During the presentation of the European Commission report to companies, government institutions, and the business community, Bekerat highlighted that Serbia’s economy has made notable progress, and the country’s economic power remains strong, with significant GDP growth in 2024, although growth slowed in the first half of this year.

The state still plays the largest role in the economy, which can hinder competitiveness and private sector development. State-owned enterprises remain highly present in key sectors employing a large portion of the workforce,” Bekerat stated.

He added that the business community faces obstacles such as “red tape,” political interference, weak rule of law, and limited transparency in public administration.

Bekerat emphasized that Serbia’s production and service sectors are well-developed thanks to close economic integration with the EU, which accounts for almost 60% of goods trade and 45% of total trade with Serbia.

Regarding reforms, he noted that green transition efforts are progressing too slowly, energy infrastructure is outdated, and Serbia remains dependent on Russia for gas and oil, despite steps toward diversification.
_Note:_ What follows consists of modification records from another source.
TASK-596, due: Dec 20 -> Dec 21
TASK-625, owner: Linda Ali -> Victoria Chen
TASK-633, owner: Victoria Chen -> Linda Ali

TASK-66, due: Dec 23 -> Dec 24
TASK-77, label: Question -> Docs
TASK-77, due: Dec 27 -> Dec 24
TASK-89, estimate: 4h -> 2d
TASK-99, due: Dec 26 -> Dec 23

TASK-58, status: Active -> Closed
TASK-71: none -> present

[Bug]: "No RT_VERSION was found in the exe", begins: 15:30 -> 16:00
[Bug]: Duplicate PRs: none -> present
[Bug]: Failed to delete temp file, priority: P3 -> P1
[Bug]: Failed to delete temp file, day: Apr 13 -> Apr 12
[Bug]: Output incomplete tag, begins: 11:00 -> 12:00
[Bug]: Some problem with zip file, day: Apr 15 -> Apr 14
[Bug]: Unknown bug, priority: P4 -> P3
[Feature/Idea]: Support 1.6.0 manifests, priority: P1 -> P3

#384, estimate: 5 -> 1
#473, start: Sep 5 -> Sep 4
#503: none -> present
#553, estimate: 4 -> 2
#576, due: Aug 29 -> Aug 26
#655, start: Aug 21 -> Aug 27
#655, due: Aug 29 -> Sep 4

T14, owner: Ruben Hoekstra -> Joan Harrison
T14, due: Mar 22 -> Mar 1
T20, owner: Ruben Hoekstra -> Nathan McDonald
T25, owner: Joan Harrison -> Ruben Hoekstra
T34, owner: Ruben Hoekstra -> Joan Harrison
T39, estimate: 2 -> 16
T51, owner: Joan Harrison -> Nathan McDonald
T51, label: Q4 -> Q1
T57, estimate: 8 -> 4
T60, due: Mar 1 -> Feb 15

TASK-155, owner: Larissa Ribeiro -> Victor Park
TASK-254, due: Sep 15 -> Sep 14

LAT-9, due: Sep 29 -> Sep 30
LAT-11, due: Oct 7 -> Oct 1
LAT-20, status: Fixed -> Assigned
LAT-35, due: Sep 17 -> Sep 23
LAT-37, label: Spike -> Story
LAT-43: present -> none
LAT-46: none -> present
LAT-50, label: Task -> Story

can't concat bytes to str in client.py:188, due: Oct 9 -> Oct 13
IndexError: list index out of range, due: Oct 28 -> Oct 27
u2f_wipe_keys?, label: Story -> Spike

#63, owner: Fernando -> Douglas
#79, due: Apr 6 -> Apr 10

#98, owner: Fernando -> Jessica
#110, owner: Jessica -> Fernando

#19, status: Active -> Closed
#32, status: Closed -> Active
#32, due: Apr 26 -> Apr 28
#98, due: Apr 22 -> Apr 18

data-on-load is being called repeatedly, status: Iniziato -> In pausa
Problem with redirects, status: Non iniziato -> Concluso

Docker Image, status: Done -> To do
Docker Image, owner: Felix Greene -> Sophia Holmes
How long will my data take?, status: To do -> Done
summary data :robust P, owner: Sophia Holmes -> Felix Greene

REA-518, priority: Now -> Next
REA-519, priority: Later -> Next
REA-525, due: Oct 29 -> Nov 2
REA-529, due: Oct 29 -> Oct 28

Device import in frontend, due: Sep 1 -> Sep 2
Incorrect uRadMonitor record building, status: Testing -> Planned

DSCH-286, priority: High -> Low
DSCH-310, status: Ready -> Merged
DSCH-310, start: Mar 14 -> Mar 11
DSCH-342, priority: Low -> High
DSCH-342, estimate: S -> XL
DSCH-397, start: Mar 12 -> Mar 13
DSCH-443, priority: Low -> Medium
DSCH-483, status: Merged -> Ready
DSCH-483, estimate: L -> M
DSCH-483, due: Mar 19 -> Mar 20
Serbia’s commitment must be shown through actions, constant reforms, and a public narrative affirming its EU future,” Bekerat stressed, noting the need for political will and strong reforms.

He reaffirmed that EU enlargement is a political priority and a geopolitical investment in a stable, united, and democratic Europe.

Bekerat also highlighted slower reform processes compared to last year, a turbulent political situation increasing polarization, and excessive use of force and pressure on civil society.

Positive reforms were acknowledged, including the adoption of the Law on a Unified Voter Register and selection of members of the Regulatory Council for Electronic Media, though he emphasized sincere implementation is required to achieve real change.

Minister for European Integration Nemanja Starović stated that Serbia accepts the annual European Commission report as a detailed inventory, showing achievements and mapping challenges ahead.

“Serbia remains highly prepared for EU accession, just below Montenegro, ahead of other countries,” Starović said, noting that the report recommends opening Cluster 3 for accession negotiations.

Pasquele de Miko, Head of the EU Delegation’s Department for European Integration and Economic Affairs, explained that implementing the “special” trade margin regulation could negatively affect Serbia’s business climate, noting that the measure is more political than business-oriented.

He also warned that while GDP is expected to continue growing, disruptions could occur, for example, if the Pančevo refinery ceases operations for a year.